▶ _Records to process_
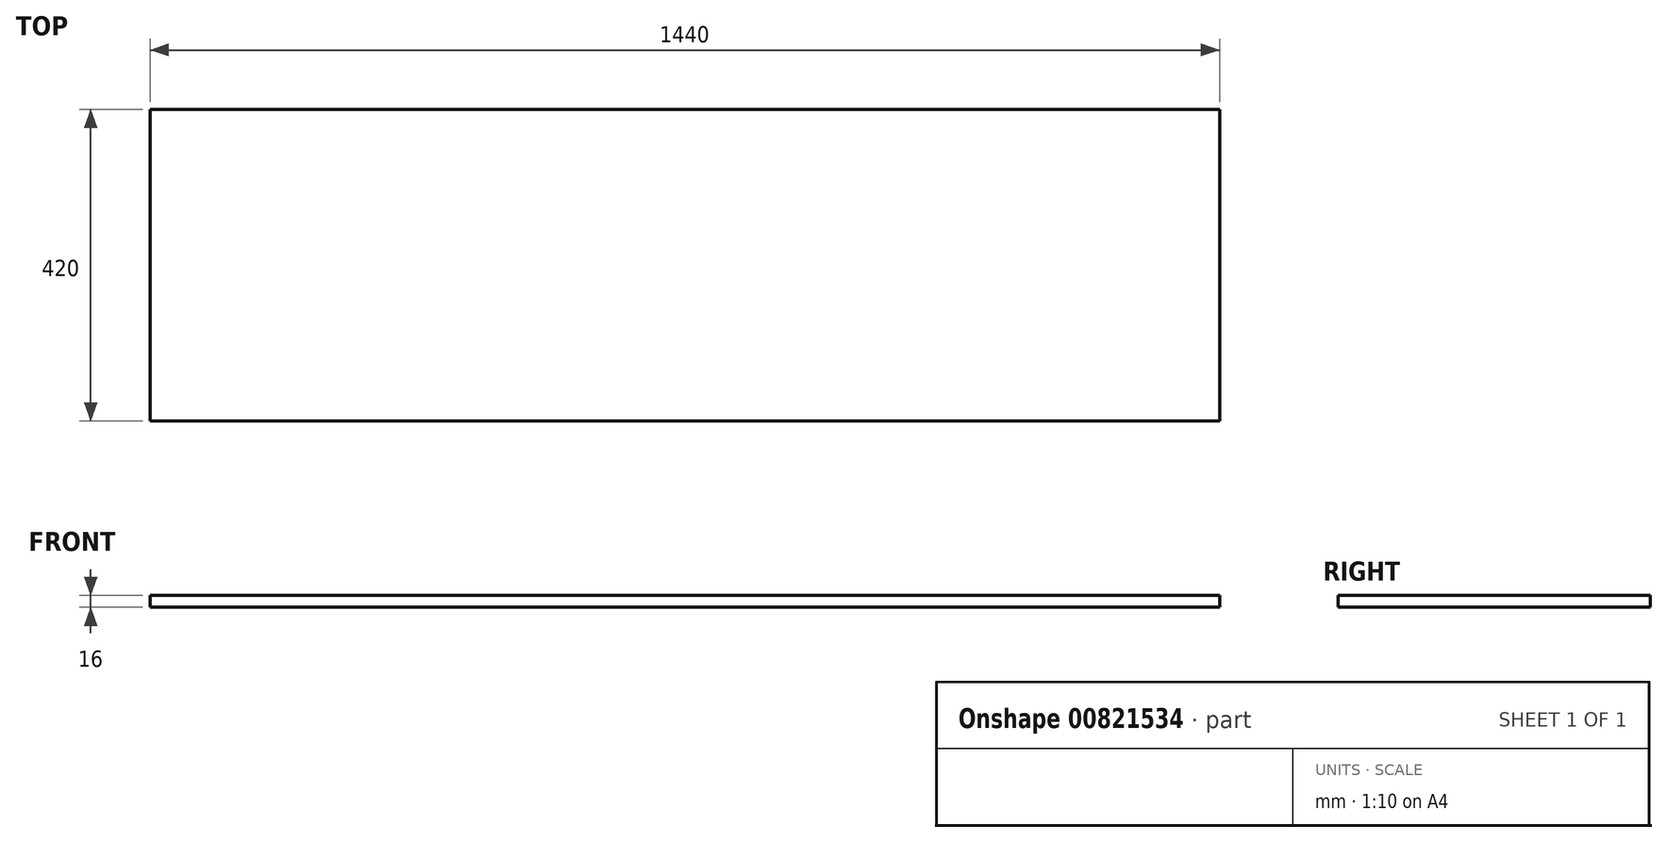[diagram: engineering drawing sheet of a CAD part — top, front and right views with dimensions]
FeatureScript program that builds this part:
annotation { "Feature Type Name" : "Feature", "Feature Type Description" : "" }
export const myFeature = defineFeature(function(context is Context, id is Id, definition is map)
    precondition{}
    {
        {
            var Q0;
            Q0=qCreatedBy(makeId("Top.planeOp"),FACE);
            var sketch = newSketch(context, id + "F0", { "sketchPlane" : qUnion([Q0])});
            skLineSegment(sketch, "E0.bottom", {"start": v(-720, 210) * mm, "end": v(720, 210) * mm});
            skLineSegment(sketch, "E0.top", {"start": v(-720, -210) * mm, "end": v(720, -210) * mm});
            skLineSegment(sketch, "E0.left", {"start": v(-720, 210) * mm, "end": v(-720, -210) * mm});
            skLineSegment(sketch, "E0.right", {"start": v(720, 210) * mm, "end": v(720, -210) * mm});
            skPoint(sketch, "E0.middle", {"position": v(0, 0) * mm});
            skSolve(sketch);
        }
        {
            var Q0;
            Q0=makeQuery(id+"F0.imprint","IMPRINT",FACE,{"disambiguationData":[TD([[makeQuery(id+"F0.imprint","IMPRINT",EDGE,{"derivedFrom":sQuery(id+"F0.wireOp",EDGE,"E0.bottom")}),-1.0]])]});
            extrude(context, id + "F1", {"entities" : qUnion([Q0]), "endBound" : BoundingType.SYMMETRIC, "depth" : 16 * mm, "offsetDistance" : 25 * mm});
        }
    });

--

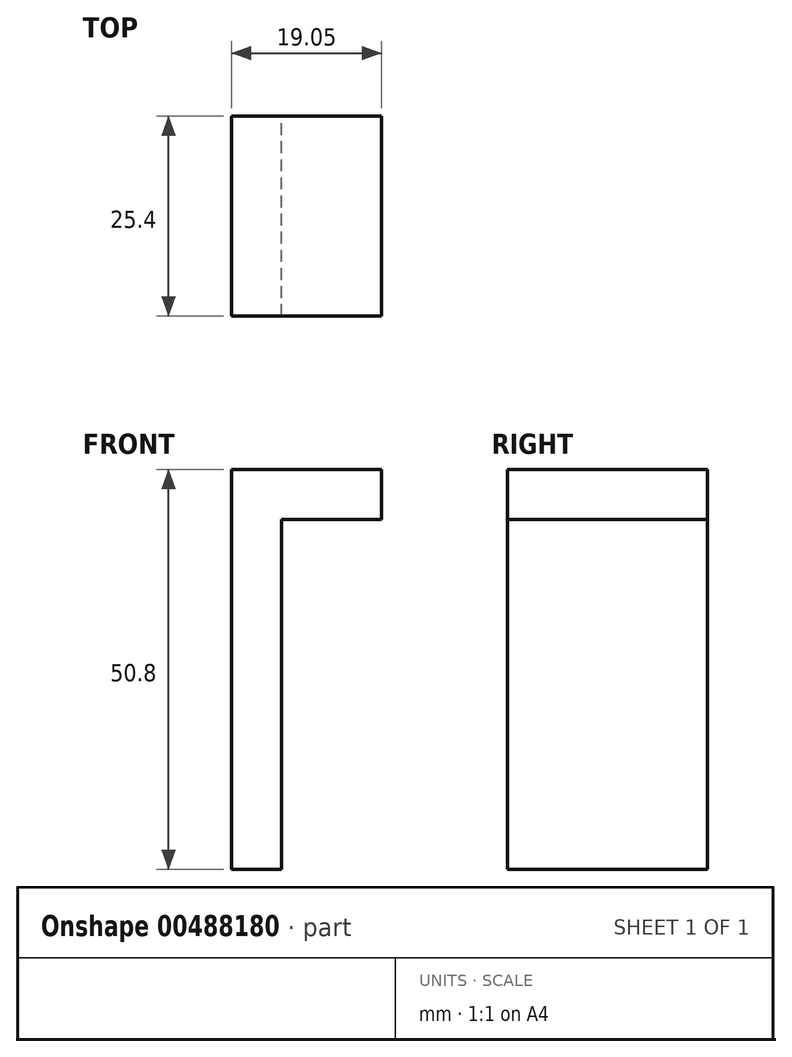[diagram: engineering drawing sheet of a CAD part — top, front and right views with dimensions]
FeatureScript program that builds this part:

▶ _Directive_
Pick out every line of the material above that contains the string "sketch". Case counts.

▶ _Completed task_
            var sketch = newSketch(context, id + "F0", { "sketchPlane" : qUnion([Q0])});
            skLineSegment(sketch, "E0.bottom", {"start": v(-720, 210) * mm, "end": v(720, 210) * mm});
            skLineSegment(sketch, "E0.top", {"start": v(-720, -210) * mm, "end": v(720, -210) * mm});
            skLineSegment(sketch, "E0.left", {"start": v(-720, 210) * mm, "end": v(-720, -210) * mm});
            skLineSegment(sketch, "E0.right", {"start": v(720, 210) * mm, "end": v(720, -210) * mm});
            skPoint(sketch, "E0.middle", {"position": v(0, 0) * mm});
            skSolve(sketch);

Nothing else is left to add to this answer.